Saturday, July 12, 2008 Batuhan: Band-Aid waiting for a cut (conclusion) By Allan S.B.Batuhan Foreign Exchange
SO what indeed happened to the Scottish factory that my former employer used to own, the one that was implementing the UK forerunner to what is now the ISO 9000+ series of quality standards? Well, the factory became a shopping mall, and all the standards that it documented came to naught, as the Brits themselves like to say?
But why? Didn’t the adoption of leading edge quality standards ensure its survival? And if it did, why did the factory shut down? Of what use where the standards that it implemented in the first place?
Well, in this case—as they were quality standards for manufacturing and not for a retail business–not much, as it turns out!
At this point, it is perhaps useful to have a bit of a background on what was happening to the industry at the time.
The late 80s and early 90s were years of radical shifts within the global clothing and apparel industry. Prompted by rising costs of production in western markets, producers and consumers alike looked offshore for cheaper sources of raw material and finished products. And find cheaper sources for both they did.
This was the time when the Philippines and its neighbors were sharing in the spoils of the Asian garment manufacturing boom. Led by the large American retailers, every other importer of clothing and apparel into western markets was sourcing from Asia, South America or the Caribbean—all low cost locations from where imported components could be put together into the final product.
This was also the time that the factories of the industrializing economies of Asia—most notably those of India and China—begun turning out cheaper and cheaper textile products, to compete with those produced in the factories of the West—factories similar to the one in Scotland which I had described.
Sure, the products being produced by the factory in Scotland were of a much higher “quality” that those produced in the Far East, but this did matter in the end? Well, it might have, but not if the price differential was significant enough.
True, textile products made in China and India were of perceptibly lower standard. But because they were priced to the customers’ satisfaction, this fact mattered little to them. As far as they were concerned, the slight drop in absolute quality was more than compensated for by the significant reduction in price.
In other words, in relative (to price) terms, the Asian products were made to a much higher standard than the European ones.

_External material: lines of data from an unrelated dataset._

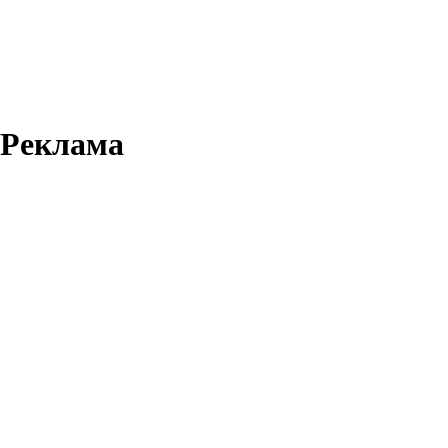
Реклама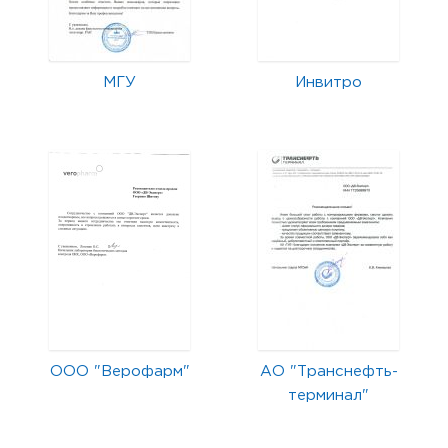
МГУ
Инвитро
ООО "Верофарм"
АО "Транснефть-
терминал"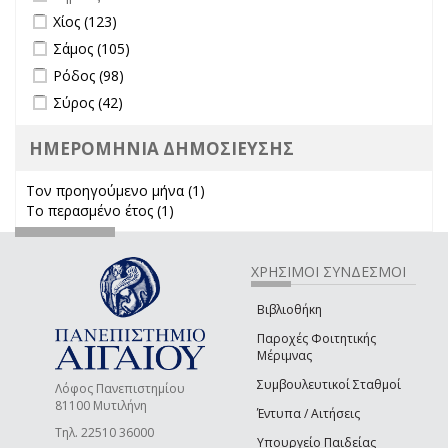
Apply Χίος filter
Apply Χίος filter
Χίος (123)
Apply Σάμος filter
Apply Σάμος filter
Σάμος (105)
Apply Ρόδος filter
Apply Ρόδος filter
Ρόδος (98)
Apply Σύρος filter
Apply Σύρος filter
Σύρος (42)
ΗΜΕΡΟΜΗΝΙΑ ΔΗΜΟΣΙΕΥΣΗΣ
Τον προηγούμενο μήνα (1)
Apply Τον προηγούμενο μήνα
Το περασμένο έτος (1)
Apply Το περασμένο έτος filter
filter
ΧΡΗΣΙΜΟΙ ΣΥΝΔΕΣΜΟΙ
Βιβλιοθήκη
Παροχές Φοιτητικής
Μέριμνας
Συμβουλευτικοί Σταθμοί
Λόφος Πανεπιστημίου
81100 Μυτιλήνη
Έντυπα / Αιτήσεις
Τηλ. 22510 36000
Υπουργείο Παιδείας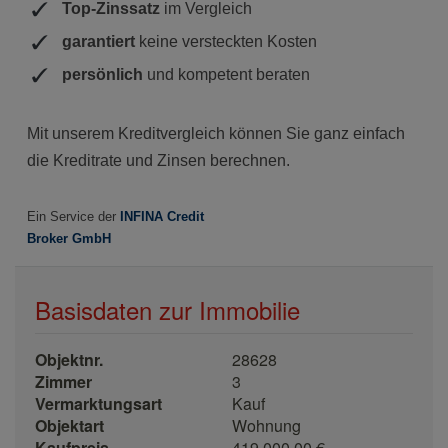
Basisdaten zur Immobilie
Objektnr.
28628
Zimmer
3
Vermarktungsart
Kauf
Objektart
Wohnung
Kaufpreis
419.000,00 €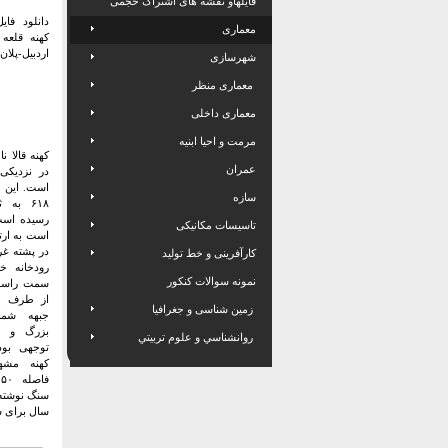
فایلهاو نقشه های اشتراک حجمی
دانلود فای
معماری
کهنه قلعه
اردبیل-پلان,dwg
شهرسازی
معماری منظر
معماری داخلی
مرمت و احیا ابنیه
کهنه قالا ن
عمران
در نزدیک
است. این ب
سازه
۶۱۸ به
تاسیسات مکانیکی
در پشته 
کارآفرینی و خط تولید
رودخانه خ
نمونه سوالات کنکور
سمت راست
از طرف جا
زمین شناسی و جغرافیا
جبهه شما
بزرگ و ز
روانشناسي و علوم تربيتي
توجهی بود
کهنه مشه
سال برای س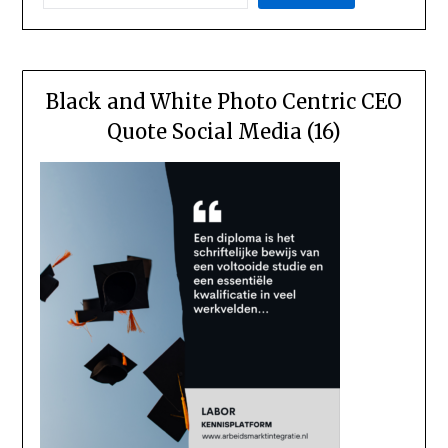
Black and White Photo Centric CEO
Quote Social Media (16)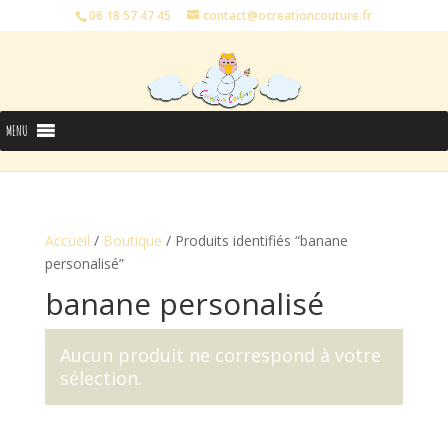
06 18 57 47 45
contact@ocreationcouture.fr
MENU
Accueil
/
Boutique
/ Produits identifiés “banane
personalisé”
banane personalisé
Aucun produit ne correspond à votre
sélection.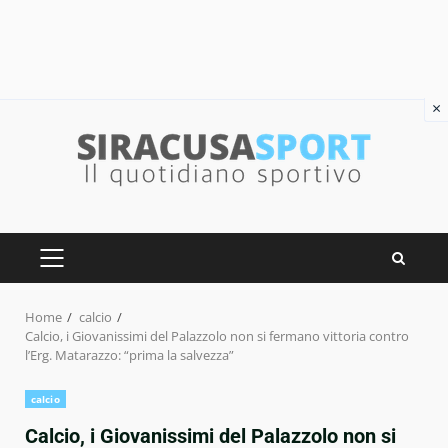
×
Skip
to
content
PRIMARY
MENU
Home
calcio
Calcio, i Giovanissimi del Palazzolo non si fermano vittoria contro
l’Erg. Matarazzo: “prima la salvezza”
calcio
Calcio, i Giovanissimi del Palazzolo non si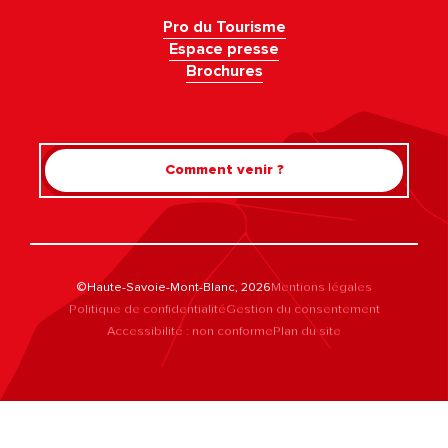
Pro du Tourisme
Espace presse
Brochures
Comment venir ?
©Haute-Savoie-Mont-Blanc, 2026
Mentions légales
Politique de confidentialité
Gestion du consentement
Accessibilité : non conforme
Plan du site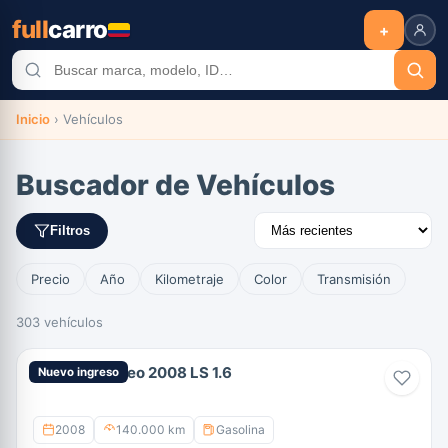
full
carro
+
Inicio
›
Vehículos
Buscador de Vehículos
Filtros
Precio
Año
Kilometraje
Color
Transmisión
303 vehículos
Chevrolet Aveo 2008 LS 1.6
Nuevo ingreso
2008
140.000 km
Gasolina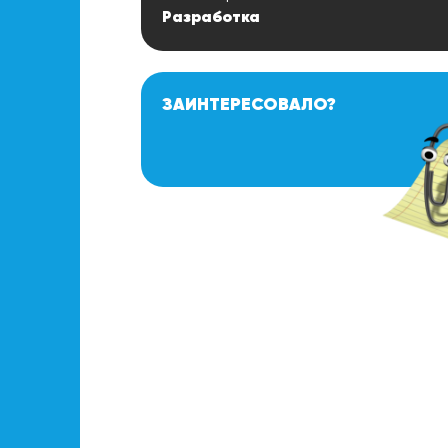
Разработка
ЗАИНТЕРЕСОВАЛО?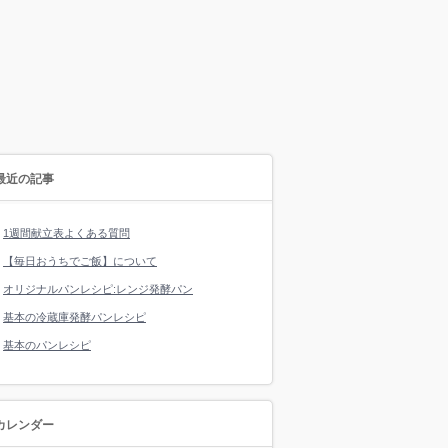
最近の記事
1週間献立表よくある質問
【毎日おうちでご飯】について
オリジナルパンレシピ:レンジ発酵パン
基本の冷蔵庫発酵パンレシピ
基本のパンレシピ
カレンダー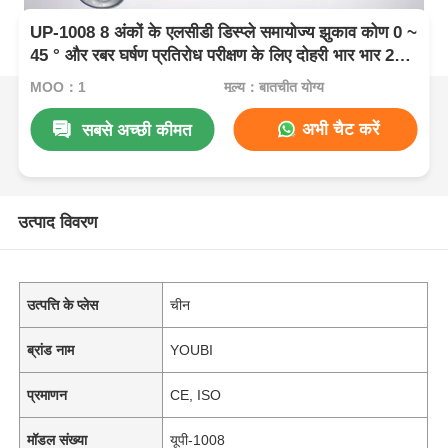
UP-1008 8 अंकों के एलसीडी डिस्प्ले समायोज्य झुकाव कोण 0 ~
45 ° और रबर घर्षण प्रतिरोध परीक्षण के लिए दोहरी भार भार 2LB
/ 6LB के साथ एक्रोन घर्षण परीक्षक
MOQ：1
मूल्य：बातचीत योग्य
अभी चैट करें
सबसे अच्छी कीमत
उत्पाद विवरण
उत्पत्ति के प्लेस
चीन
ब्रांड नाम
YOUBI
प्रमाणन
CE, ISO
मॉडल संख्या
यूपी-1008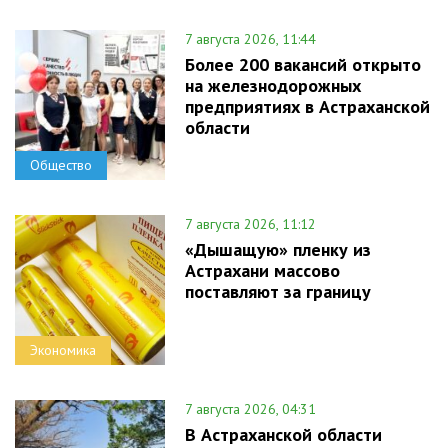
7 августа 2026, 11:44
Более 200 вакансий открыто
на железнодорожных
предприятиях в Астраханской
области
Общество
7 августа 2026, 11:12
«Дышащую» пленку из
Астрахани массово
поставляют за границу
Экономика
7 августа 2026, 04:31
В Астраханской области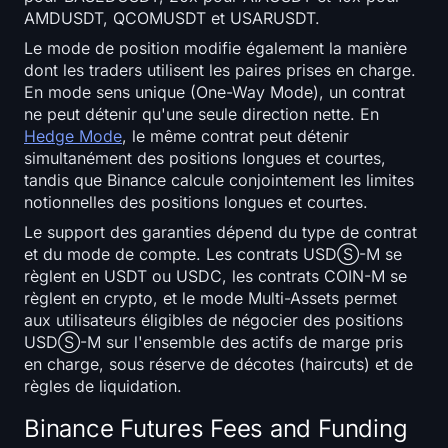
AMDUSDT, QCOMUSDT et USARUSDT.
Le mode de position modifie également la manière
dont les traders utilisent les paires prises en charge.
En mode sens unique (One-Way Mode), un contrat
ne peut détenir qu'une seule direction nette. En
Hedge Mode
, le même contrat peut détenir
simultanément des positions longues et courtes,
tandis que Binance calcule conjointement les limites
notionnelles des positions longues et courtes.
Le support des garanties dépend du type de contrat
et du mode de compte. Les contrats USDⓈ-M se
règlent en USDT ou USDC, les contrats COIN-M se
règlent en crypto, et le mode Multi-Assets permet
aux utilisateurs éligibles de négocier des positions
USDⓈ-M sur l'ensemble des actifs de marge pris
en charge, sous réserve de décotes (haircuts) et de
règles de liquidation.
Binance Futures Fees and Funding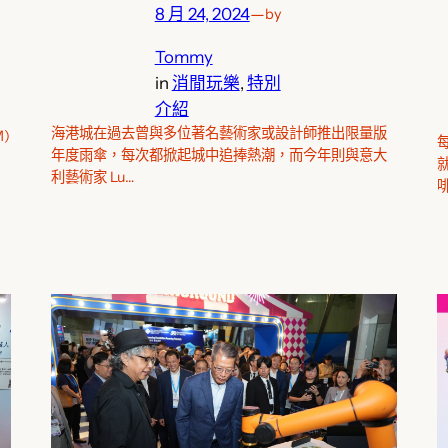
8 月 24, 2024
—
by
Tommy
in
消閒玩樂
, 
特別
介紹
海港城在過去曾與多位著名藝術家或設計師推出限量版
)
年度雨傘，每次都掀起城中追捧熱潮，而今年則與意大
利藝術家 Lu…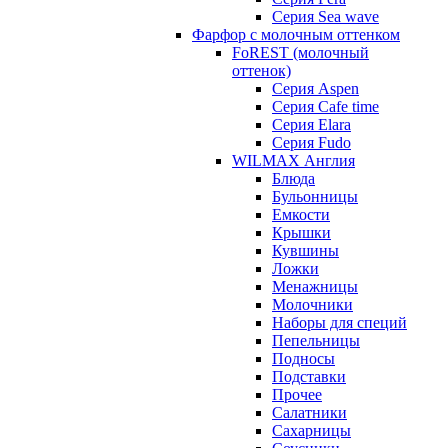
Серия Sea wave
Фарфор с молочным оттенком
FoREST (молочный
оттенок)
Серия Aspen
Серия Cafe time
Серия Elara
Серия Fudo
WILMAX Англия
Блюда
Бульонницы
Емкости
Крышки
Кувшины
Ложки
Менажницы
Молочники
Наборы для специй
Пепельницы
Подносы
Подставки
Прочее
Салатники
Сахарницы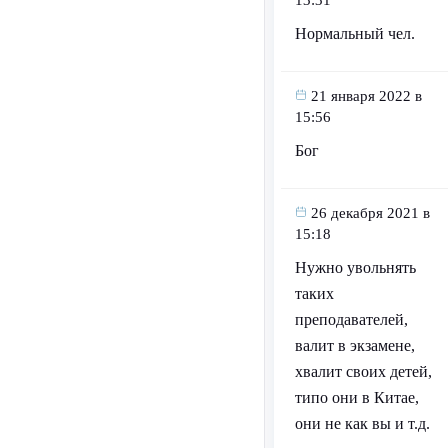
13:31
Нормальный чел.
21 января 2022 в
15:56
Бог
26 декабря 2021 в
15:18
Нужно увольнять
таких
преподавателей,
валит в экзамене,
хвалит своих детей,
типо они в Китае,
они не как вы и т.д.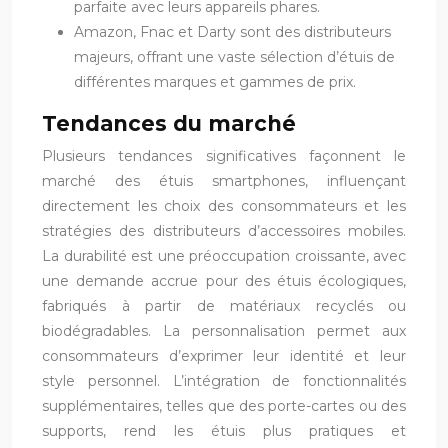
parfaite avec leurs appareils phares.
Amazon, Fnac et Darty sont des distributeurs
majeurs, offrant une vaste sélection d’étuis de
différentes marques et gammes de prix.
Tendances du marché
Plusieurs tendances significatives façonnent le
marché des étuis smartphones, influençant
directement les choix des consommateurs et les
stratégies des distributeurs d’accessoires mobiles.
La durabilité est une préoccupation croissante, avec
une demande accrue pour des étuis écologiques,
fabriqués à partir de matériaux recyclés ou
biodégradables. La personnalisation permet aux
consommateurs d’exprimer leur identité et leur
style personnel. L’intégration de fonctionnalités
supplémentaires, telles que des porte-cartes ou des
supports, rend les étuis plus pratiques et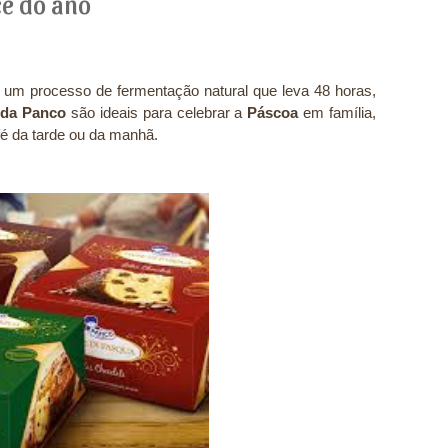
e do ano
um processo de fermentação natural que leva 48 horas,
 da Panco
são ideais para celebrar a
Páscoa
em família,
é da tarde ou da manhã.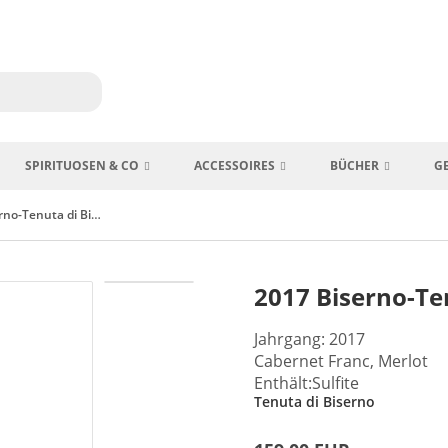
SPIRITUOSEN & CO
ACCESSOIRES
BÜCHER
G
2017 Biserno-Tenuta di Biserno
2017 Biserno-Te
Jahrgang: 2017
Cabernet Franc, Merlot
Enthält:Sulfite
Tenuta di Biserno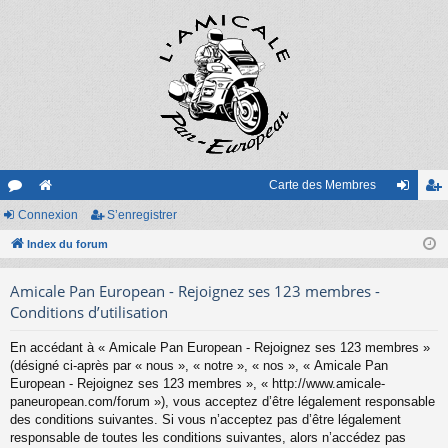
Carte des Membres
or
Connexion
e
S’enregistrer
on
’e
u
Index du forum
sit
ne
nr
m
e
xi
eg
Amicale Pan European - Rejoignez ses 123 membres -
s
on
ist
Conditions d’utilisation
re
En accédant à « Amicale Pan European - Rejoignez ses 123 membres »
(désigné ci-après par « nous », « notre », « nos », « Amicale Pan
r
European - Rejoignez ses 123 membres », « http://www.amicale-
paneuropean.com/forum »), vous acceptez d’être légalement responsable
des conditions suivantes. Si vous n’acceptez pas d’être légalement
responsable de toutes les conditions suivantes, alors n’accédez pas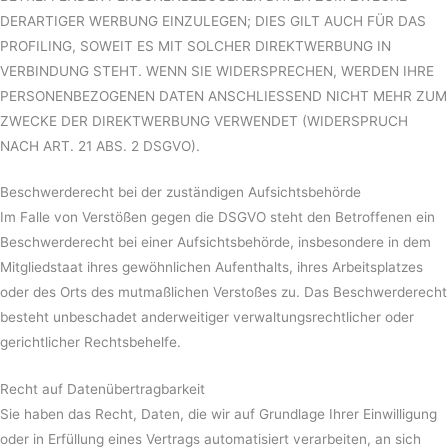
DERARTIGER WERBUNG EINZULEGEN; DIES GILT AUCH FÜR DAS
PROFILING, SOWEIT ES MIT SOLCHER DIREKTWERBUNG IN
VERBINDUNG STEHT. WENN SIE WIDERSPRECHEN, WERDEN IHRE
PERSONENBEZOGENEN DATEN ANSCHLIESSEND NICHT MEHR ZUM
ZWECKE DER DIREKTWERBUNG VERWENDET (WIDERSPRUCH
NACH ART. 21 ABS. 2 DSGVO).
Beschwerde­recht bei der zuständigen Aufsichts­behörde
Im Falle von Verstößen gegen die DSGVO steht den Betroffenen ein
Beschwerderecht bei einer Aufsichtsbehörde, insbesondere in dem
Mitgliedstaat ihres gewöhnlichen Aufenthalts, ihres Arbeitsplatzes
oder des Orts des mutmaßlichen Verstoßes zu. Das Beschwerderecht
besteht unbeschadet anderweitiger verwaltungsrechtlicher oder
gerichtlicher Rechtsbehelfe.
Recht auf Daten­übertrag­barkeit
Sie haben das Recht, Daten, die wir auf Grundlage Ihrer Einwilligung
oder in Erfüllung eines Vertrags automatisiert verarbeiten, an sich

This is where, to me—looking at it from an objective customer’s standpoint—BS 5750 (or today’s ISO 9000+ series of standards) did not properly address the problem that the factory was facing. Conversely, this was also where the Far Eastern factories were better able to satisfy Western consumers’ perception of value than their competitors based in the West.
One of my former professors at the Asian Institute of Management (AIM) once put the logic of the implementation of quality standards in very simple terms. He said: “If you have a design that calls for a house with the roof on the floor, and the floor at the top, and you want to have a manufacturing system that allows you to build such a house in the thousands, with each unit made exactly like the one before it – then implementing a manufacturing quality standard is exactly what you need.”
It seems that in trying to apply the generic solution of “quality” to a problem that was really one of strategic fit to Western consumers’ changing perception of value, the Scottish factory was addressing the wrong issue.
And the price it paid for that mistake was a costly one indeed.